What’s Your Artificial Intelligence Strategy?

Artificial-Intelligence

For the past several years, Apple, Google and Microsoft have established themselves as leaders in consumer-facing artificial intelligence (“AI”). Despite some flaws in their usability, Siri, Google Now and Cortana, respectively, are all remarkable products — “virtual assistants” that respond to natural-language commands to provide information and services that help you organize and plan more easily.

Obviously these efforts have just scratched the surface of their potential, and the pace of invention and change of AI will only accelerate. As this technology gets cheaper and more accessible, business models will shift dramatically. AI not only allows firms to understand much more about their customers and significantly change their interactions with them but also lowers friction that customers experience in working with their technology. Asking a language-based question or issuing a full command to accomplish a task is easier than using bits of search queries or clicking through multiple menus and web pages.

Indeed, remarkable progress has been made in making computers “think” more like people. IBM has built a computer chip that works much more like your brain does than current computers. Terming it a “neurosynaptic processor,” IBM draws the distinction thus: “Traditional computers focus on language and analytical thinking [such as in the left brain]; neurosynaptic chips address the senses and pattern recognition [such as in the right brain].” IBM’s goal over time is to bring these two methods together to create a “holistic computing intelligence.”

Artificial intelligence isn’t coming; it’s here. Companies who fail to grasp its significance and embrace its power leave themselves vulnerable to a sea change as spectacular and massive as the invention of the Internet itself. With this type of advancement, computing and product development have reached a tipping point and will never be the same. The way people interact with machines and vice-versa — from user interfaces to information architecture down to programming and deep logic — will be forever altered, and every company needs to be prepared for this transition.

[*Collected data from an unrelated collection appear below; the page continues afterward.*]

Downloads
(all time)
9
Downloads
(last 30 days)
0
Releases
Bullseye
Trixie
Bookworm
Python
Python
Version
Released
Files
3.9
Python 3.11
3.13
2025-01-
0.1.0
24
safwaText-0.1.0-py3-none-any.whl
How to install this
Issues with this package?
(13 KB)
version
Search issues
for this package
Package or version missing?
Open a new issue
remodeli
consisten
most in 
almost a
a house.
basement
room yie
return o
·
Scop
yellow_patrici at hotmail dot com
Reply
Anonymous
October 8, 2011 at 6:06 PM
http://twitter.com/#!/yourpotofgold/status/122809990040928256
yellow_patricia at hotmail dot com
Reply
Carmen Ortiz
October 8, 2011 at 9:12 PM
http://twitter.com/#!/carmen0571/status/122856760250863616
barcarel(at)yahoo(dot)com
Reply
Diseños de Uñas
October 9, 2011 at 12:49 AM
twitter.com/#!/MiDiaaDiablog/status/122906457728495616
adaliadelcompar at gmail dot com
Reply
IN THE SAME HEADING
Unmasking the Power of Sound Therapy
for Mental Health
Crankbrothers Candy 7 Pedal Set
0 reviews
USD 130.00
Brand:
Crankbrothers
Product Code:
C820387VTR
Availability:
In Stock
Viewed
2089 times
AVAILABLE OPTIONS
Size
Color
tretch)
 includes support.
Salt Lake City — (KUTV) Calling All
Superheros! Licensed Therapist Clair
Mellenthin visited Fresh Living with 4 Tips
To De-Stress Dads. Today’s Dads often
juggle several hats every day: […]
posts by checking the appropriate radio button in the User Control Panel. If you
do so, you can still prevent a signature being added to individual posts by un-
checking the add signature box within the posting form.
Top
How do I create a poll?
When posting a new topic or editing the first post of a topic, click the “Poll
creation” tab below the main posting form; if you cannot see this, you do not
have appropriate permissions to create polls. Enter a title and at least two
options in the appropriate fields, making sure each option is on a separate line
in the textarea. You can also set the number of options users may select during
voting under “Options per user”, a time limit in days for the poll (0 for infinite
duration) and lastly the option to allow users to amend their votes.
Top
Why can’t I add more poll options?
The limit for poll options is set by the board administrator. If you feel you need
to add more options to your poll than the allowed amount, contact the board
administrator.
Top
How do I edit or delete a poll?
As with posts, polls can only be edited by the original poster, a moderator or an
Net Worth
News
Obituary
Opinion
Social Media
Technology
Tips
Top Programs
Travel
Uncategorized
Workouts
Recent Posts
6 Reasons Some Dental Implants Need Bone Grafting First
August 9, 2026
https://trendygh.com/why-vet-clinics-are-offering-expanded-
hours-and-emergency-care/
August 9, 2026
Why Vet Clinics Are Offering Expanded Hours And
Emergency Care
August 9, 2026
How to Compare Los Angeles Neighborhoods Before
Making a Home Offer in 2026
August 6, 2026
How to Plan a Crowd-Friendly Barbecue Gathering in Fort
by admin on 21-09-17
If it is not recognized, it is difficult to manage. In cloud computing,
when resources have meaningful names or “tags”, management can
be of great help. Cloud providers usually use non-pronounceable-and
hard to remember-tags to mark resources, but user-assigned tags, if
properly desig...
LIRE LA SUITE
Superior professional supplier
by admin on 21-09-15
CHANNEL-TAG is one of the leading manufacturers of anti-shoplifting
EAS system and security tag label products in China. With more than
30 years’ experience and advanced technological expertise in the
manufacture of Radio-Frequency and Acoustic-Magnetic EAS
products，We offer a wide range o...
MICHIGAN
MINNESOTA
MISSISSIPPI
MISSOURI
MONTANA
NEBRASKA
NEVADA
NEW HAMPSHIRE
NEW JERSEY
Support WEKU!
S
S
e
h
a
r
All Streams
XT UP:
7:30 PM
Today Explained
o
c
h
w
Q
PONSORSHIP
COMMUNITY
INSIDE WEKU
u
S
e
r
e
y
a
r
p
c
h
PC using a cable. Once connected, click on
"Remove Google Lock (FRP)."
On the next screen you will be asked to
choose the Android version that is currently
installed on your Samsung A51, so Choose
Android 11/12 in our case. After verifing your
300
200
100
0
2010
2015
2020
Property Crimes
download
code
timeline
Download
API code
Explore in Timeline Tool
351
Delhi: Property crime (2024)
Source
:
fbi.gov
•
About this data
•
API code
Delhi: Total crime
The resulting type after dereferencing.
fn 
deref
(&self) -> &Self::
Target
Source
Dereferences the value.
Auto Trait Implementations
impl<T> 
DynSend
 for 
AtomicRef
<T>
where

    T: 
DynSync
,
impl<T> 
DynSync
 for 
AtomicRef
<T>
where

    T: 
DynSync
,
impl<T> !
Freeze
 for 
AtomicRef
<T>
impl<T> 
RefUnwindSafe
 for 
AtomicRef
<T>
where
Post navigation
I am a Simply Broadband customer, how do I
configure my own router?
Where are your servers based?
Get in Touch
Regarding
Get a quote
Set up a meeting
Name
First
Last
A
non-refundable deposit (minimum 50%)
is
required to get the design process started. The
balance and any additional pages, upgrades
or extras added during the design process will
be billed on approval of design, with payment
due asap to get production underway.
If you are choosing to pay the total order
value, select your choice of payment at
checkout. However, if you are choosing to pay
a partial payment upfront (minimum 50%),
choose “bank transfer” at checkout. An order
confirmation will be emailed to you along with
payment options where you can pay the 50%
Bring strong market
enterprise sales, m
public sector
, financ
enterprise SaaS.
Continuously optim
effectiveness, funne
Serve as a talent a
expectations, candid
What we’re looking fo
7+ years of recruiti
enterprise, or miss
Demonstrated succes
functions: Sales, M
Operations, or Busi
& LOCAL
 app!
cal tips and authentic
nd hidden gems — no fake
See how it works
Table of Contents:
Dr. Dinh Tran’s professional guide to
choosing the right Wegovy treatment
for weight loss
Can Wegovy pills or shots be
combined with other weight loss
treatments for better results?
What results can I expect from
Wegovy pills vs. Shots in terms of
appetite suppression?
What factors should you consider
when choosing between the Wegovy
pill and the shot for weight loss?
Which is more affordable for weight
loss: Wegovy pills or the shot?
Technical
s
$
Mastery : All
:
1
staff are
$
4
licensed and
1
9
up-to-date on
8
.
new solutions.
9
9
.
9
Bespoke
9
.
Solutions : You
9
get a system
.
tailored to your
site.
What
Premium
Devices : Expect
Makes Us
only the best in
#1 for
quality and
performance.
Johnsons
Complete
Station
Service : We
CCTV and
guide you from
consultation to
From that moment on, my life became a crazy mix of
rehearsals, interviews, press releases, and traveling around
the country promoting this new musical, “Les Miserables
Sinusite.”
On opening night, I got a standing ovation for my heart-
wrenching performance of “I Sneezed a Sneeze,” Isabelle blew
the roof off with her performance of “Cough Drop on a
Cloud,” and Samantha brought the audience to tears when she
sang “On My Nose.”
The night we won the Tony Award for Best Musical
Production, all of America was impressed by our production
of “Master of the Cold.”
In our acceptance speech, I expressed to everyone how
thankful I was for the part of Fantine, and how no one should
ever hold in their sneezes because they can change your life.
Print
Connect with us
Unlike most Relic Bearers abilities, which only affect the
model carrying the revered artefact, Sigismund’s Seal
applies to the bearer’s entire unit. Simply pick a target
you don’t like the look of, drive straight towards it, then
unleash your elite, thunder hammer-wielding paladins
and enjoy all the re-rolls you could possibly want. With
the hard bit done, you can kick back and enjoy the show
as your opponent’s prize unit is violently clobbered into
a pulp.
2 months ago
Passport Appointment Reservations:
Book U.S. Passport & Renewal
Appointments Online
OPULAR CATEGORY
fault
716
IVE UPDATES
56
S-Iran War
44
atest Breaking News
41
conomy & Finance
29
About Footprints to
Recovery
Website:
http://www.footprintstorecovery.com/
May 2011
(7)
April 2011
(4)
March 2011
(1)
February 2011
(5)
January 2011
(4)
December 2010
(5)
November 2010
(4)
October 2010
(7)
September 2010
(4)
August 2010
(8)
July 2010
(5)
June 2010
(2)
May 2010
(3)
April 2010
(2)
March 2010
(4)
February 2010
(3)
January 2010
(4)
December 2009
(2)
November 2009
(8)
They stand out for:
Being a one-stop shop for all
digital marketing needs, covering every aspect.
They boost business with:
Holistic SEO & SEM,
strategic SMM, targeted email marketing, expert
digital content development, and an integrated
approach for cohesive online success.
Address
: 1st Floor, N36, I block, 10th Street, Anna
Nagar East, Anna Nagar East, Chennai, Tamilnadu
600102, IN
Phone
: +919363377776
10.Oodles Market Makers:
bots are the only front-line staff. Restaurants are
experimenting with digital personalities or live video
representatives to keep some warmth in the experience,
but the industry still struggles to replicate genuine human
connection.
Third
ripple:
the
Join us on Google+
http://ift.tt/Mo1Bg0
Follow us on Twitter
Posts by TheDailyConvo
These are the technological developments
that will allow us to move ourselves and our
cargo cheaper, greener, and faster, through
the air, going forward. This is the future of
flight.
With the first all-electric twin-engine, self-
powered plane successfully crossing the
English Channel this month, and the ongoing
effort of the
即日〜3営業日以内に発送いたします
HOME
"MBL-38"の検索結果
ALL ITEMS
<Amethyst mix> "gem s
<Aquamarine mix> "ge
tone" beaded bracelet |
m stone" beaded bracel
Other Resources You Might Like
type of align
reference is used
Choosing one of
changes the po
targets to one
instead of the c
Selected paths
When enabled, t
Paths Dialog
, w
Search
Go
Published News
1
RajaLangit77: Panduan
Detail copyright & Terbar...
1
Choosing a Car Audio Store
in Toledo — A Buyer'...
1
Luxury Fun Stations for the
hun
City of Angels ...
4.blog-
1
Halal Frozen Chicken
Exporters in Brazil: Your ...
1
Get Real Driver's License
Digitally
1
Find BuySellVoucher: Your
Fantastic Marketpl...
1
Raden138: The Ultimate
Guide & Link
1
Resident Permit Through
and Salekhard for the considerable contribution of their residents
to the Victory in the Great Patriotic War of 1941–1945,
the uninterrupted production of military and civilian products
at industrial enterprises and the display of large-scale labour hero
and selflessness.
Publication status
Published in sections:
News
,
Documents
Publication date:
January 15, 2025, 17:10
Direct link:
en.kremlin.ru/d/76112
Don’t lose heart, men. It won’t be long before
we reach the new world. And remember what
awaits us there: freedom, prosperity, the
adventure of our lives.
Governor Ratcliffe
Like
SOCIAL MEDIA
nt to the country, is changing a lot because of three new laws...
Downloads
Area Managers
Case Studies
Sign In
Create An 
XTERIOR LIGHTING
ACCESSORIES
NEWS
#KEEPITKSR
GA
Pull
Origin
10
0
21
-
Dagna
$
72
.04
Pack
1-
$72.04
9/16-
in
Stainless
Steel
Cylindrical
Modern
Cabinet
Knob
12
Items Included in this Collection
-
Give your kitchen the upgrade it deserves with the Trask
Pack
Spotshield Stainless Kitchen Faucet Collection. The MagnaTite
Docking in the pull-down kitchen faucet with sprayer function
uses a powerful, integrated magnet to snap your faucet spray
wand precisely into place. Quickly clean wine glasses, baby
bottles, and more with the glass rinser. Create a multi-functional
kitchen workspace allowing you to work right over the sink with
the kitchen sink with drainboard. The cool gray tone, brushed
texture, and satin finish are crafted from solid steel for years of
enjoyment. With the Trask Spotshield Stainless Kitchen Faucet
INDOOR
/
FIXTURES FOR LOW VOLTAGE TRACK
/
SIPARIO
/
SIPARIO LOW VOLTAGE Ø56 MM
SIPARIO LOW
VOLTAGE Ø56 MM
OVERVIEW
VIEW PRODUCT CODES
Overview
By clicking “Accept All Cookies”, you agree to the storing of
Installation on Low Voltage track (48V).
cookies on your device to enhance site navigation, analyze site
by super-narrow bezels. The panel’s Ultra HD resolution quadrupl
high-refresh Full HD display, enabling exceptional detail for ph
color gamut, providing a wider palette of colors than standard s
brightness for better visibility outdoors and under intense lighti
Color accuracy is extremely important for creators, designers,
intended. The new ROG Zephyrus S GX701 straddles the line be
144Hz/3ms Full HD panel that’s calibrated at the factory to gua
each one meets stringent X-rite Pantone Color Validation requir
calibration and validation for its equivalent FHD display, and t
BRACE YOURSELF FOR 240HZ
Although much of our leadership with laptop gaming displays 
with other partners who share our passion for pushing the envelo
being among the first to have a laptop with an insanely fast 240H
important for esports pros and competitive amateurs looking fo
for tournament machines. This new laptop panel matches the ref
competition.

This is not lost on many enterprises, and examples abound of new entrants into the AI game. Twitter recently bought a company called Madbits, which uses deep learning to create a “convolutional neural network” in order for its machines to teach themselves processes. Madbits is focused on images, so Twitter will most likely start using the technology to improve its image processing and presentation, but the possibilities for the company are much grander. By understanding the bent of someone’s tweet-stream and extrapolating personality, likes, dislikes and tendencies, Twitter can, for example, serve up much more targeted advertising and promoted tweets, offer specific e-commerce opportunities to users and track and sell deep data to others. A new world of high-margin revenue streams opens up.

Elsewhere, Facebook has created a facial recognition system called “DeepFace” that is 97% effective at correctly identifying people. Compare that to the relatively poor 85% success rate of the FBI’s “Next Generation Identification” system for faces, and it’s clear that Facebook understands that their business rides on serving up the best content in people’s news feeds and also the most appropriate ads tied to that content. AI is a crucial part of their strategy in which they are investing heavily.

Content companies are also taking advantage of AI, using its computing power to create videos, stories and other types of materials, in many cases cutting out the human middleman (and therefore cutting costs). Disney just published a research paper on a technique where computers take multiple videos shot by cameras worn by people during an event and edit them together into a relatively coherent narrative. It’s not ready for prime time, but it’s obvious where this is going. Similarly, Narrative Science has been operating for many years, using its AI product called Quill that automatically takes formatted data sets (e.g., baseball box scores, financial reports) and turns them into articles that people can read. They’ve been growing over the years, counting Forbes and other media companies among their customers.

Many smaller firms are using the technology as well. Timista is a virtual concierge that uses genetics algorithms and other complex forms of AI to help people plan activities based on multiple inputs (time, place, type, party size, etc.). Similarly, Adgorithms has created a programmatic ad-buying platform based entirely on AI: clients input their goals, KPIs, etc., and the company’s computers create ad campaigns with no human involvement whatsoever. These are but a few examples, with many others both in the market and on the way.

Given this exceptionally rapid change, the companies who are able to harness AI productively and elegantly will grow quickly and will dramatically surpass competitors who haven’t made it a critical focus. Don’t be left out.